Work instruction A >>
In the carrier screening text, what share of the screened individuals were heterozygous for at least one non-mild condition?
Work instruction B >>
Continue the carrier screening text after its final sentence.

Source text >>
= = = = = = =
This study sample included 23,453 individuals. Referral sources included family practitioners, geneticists, genetic counselors, obstetricians, perinatologists, and reproductive endocrinologists. Documented informed consent, including consent to research, was required of all patients and is on record at our facility. Institutional review board exemption is applicable due to de-identification of the data presented (45 CFR part 46.101(b)(4)). Genetic counseling was made available at no cost to all tested individuals.

Funding was performed as fee-for-service, typically reimbursed through third-party payers.

Disease panels

Diseases identifiable via the test platform range in severity from mild to incompatible with life. Nearly every disease can be considered severe (associated with infant or child mortality), significant (associated with progressive disease and reduced life span), or requiring significant intervention or treatment. The remainder is composed of milder conditions characterized by high allele frequencies and reduced penetrances, e.g., factor V Leiden thrombophilia (OMIM 188055), glucose-6-phosphate dehydrogenase deficiency (OMIM 305900), HFE-associated hereditary hemochromatosis (OMIM 235200), prothombin thrombophilia (OMIM 176930), pseudocholinesterase deficiency (OMIM 177400), and two common MTHFR mutations (OMIM 607093).

As the testing platform permits customization of disease panels, some physicians chose to prescribe testing for a subset of the full 417-mutation panel. In addition, ongoing improvements to the platform resulted in additions and refinements of various disease mutations. The sum effect of these changes is that the number of individuals tested for a given mutation varies moderately, as shown in the first column of Supplementary Table S1 online. All OMIM numbers are also noted in Supplementary Table S1 online.

Results

Data were available from 23,453 screened patients. Routine screening for a possible carrier state was the indication in all individuals. Screening for other indications, including potential gamete donor, infertility, and personal or family history, was also performed. Individuals with those indications were excluded from this study.

Population demographics

Self-reported ethnicity is summarized in Table 1. Caucasians constituted 60.6%, and 75.0% were female. Most samples came from within the United States; a minority came from Australia, Canada, England, or New Zealand.

Table 1: Carrier statistics categorized by self-reported ethnicity

The median age was 33.0 years and mean age was 33.63 years. Most (n = 17,865) of the individuals were from 21–39 years of age. A small percentage was under 21 years (1.6%) or over 45 years (2.8%).

Disease carrier states

Alleles associated with 96 recessive diseases (excluding mild conditions) were identified in our 23,453 patients (Supplementary Table S1 online). Among the mild conditions, the most common was MTHFR deficiency, with a frequency of 1 in 1.9. Because these conditions typically have limited reproductive decision-making significance, they will not be considered further in this analysis. All subsequent analysis considers only those diseases listed in Supplementary Table S1 online.

Of the total sample, 24.0% of individuals (n = 5,633) were heterozygous for at least one non-mild condition. A total of 7,067 heterozygous states were identified. Carrier statistics are fully reported in Supplementary Table S1 online.
= = = = = = =
Recorded information >>
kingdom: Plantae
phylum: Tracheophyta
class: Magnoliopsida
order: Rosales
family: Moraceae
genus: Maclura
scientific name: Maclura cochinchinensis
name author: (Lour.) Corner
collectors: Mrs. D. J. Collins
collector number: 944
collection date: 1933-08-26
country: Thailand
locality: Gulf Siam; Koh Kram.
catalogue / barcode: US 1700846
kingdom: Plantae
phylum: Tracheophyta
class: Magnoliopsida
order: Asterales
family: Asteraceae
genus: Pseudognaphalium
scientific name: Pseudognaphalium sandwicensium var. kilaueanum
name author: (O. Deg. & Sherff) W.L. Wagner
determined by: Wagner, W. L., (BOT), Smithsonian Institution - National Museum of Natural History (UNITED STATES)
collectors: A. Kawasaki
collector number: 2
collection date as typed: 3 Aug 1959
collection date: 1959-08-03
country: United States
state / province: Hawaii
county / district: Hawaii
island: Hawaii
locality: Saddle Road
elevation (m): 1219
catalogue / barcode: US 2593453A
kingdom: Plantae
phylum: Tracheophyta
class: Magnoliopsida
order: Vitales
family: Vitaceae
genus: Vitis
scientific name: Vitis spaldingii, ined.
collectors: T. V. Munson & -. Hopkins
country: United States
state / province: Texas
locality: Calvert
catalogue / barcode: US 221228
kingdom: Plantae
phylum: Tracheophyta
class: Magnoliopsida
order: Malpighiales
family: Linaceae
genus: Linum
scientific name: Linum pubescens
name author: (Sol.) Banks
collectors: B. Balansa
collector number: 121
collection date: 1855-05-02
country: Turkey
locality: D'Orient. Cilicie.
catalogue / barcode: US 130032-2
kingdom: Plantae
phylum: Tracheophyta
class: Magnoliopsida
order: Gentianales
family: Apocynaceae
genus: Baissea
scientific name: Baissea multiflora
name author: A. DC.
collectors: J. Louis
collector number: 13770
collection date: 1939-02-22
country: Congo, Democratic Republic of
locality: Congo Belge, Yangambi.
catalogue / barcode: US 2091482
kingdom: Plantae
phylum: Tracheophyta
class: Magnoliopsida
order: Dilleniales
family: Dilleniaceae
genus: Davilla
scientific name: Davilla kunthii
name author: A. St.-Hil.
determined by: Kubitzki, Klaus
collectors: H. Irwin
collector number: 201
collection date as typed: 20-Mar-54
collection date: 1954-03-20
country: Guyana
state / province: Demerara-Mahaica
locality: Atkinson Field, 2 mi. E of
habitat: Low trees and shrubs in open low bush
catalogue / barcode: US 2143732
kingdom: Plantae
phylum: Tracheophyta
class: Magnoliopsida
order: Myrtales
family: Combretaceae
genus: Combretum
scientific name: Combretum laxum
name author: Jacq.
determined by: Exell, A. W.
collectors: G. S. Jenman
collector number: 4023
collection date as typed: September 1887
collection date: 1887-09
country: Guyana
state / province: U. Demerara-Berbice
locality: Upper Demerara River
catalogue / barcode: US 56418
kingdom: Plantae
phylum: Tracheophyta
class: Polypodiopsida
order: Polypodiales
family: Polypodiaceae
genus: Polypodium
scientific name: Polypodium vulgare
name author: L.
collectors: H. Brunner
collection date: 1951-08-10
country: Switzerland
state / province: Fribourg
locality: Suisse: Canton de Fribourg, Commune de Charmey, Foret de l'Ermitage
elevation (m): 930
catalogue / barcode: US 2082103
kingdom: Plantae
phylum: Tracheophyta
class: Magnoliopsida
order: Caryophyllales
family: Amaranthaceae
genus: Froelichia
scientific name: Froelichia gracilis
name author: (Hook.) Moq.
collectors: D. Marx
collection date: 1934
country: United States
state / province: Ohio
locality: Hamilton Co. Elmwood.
= = = = = = =
Written response A >>
24.0% of individuals (n = 5,633) were heterozygous for at least one non-mild condition.

Written response B >>
Seventy-eight individuals were identified as homozygotes or compound heterozygotes for the following conditions: α-1-antitrypsin deficiency (n = 38), cystic fibrosis (n = 9), GJB2-related DFNB1 nonsyndromic hearing loss and deafness (n = 6), factor XI deficiency (n = 5), Gaucher disease (n = 4), familial Mediterranean fever (n = 3), carnitine palmitoyltransferase II deficiency (n = 2), medium chain acyl-CoA dehydrogenase deficiency (n = 2), sickle cell disease (n = 2), short chain acyl-CoA dehydrogenase deficiency (n = 2), achromatopsia (n = 1), β-thalassemia (n = 1), hexosaminidase A deficiency (n = 1), familial dysautonomia (n = 1), lipoamide dehydrogenase deficiency (n = 1), Niemann–Pick disease type C (n = 1), Pompe disease (n = 1), and spinal muscular atrophy (n = 1). The published specificity of the testing method suggests that these are “true positives” and merit further examination of clinical correlations.12 Review of clinical notes found at least two individuals with previously known diagnoses, for Gaucher disease and deafness. Another individual reported a history of sickle cell disease but did not specify whether this was familial or personal. All others did not report diagnosis information in their test requisitions and selected the routine carrier screening indication. For asymptomatic individuals with conditions such as α-1-antitrypsin deficiency, results could be used to guide appropriate surveillance.

Carrier rate variability by ethnicity

Frequencies of positive results varied by ethnic group (Table 1). On average, 24.0% of individuals were positive for at least one condition. When stratified by self-reported ethnicity, this frequency ranged from 43.6% of Ashkenazi Jewish individuals to 8.5% of East Asians. For ethnic groups like the Ashkenazi Jewish, this frequency is unsurprising given the availability of screening for many conditions found in this group.

Multiple-disease carriers

Some individuals were heterozygous for multiple disorders (Table 2), with ~5.2% (n = 1,210) found to be carriers of two or more disorders. Most were heterozygous for only two conditions (4.3% of all screenees and 83.9% of multiple-disease carriers), although a small number were carriers of three (0.7 and 13.8%) or more than three conditions (0.1 and 2.3%). Ashkenazi Jewish individuals were most frequently identified as multiple carriers, with 13.3% of all tested Ashkenazi Jews carrying more than one genetic disorder. These values are unsurprising, as population geneticists have long known that individuals carry on average 4–5 recessive lethal alleles.10,15 Put another way, the average number of positive results for recessive lethals in this panel is only (0 × 0.694 + 1 × 0.244 + 2 × 0.053 + 3 × 0.008 + 4 × 0.001) = 0.378; sequencing the entire genome of each patient would reveal ~10 times as many lethal recessives on average.

Table 2: Carriers of multiple diseases categorized by self-reported ethnicity

Carrier couples

Some pairs of patients identified themselves as couples. In this set, we found several “carrier couples” in which both partners were heterozygous carriers for the same condition. Table 3 lists disorders identified in carrier couples at elevated risk of passing the carried disorder to their children.

Table 3: Carrier couples identified

Comparison to traditional screening guidelines

Among carrier states we detected, 76.7% were for diseases not included in ACOG carrier screening guidelines, whereas 69.0% were for diseases not included in ACMG guidelines. The ACMG’s inclusion of spinal muscular atrophy accounted for most of the discrepancy.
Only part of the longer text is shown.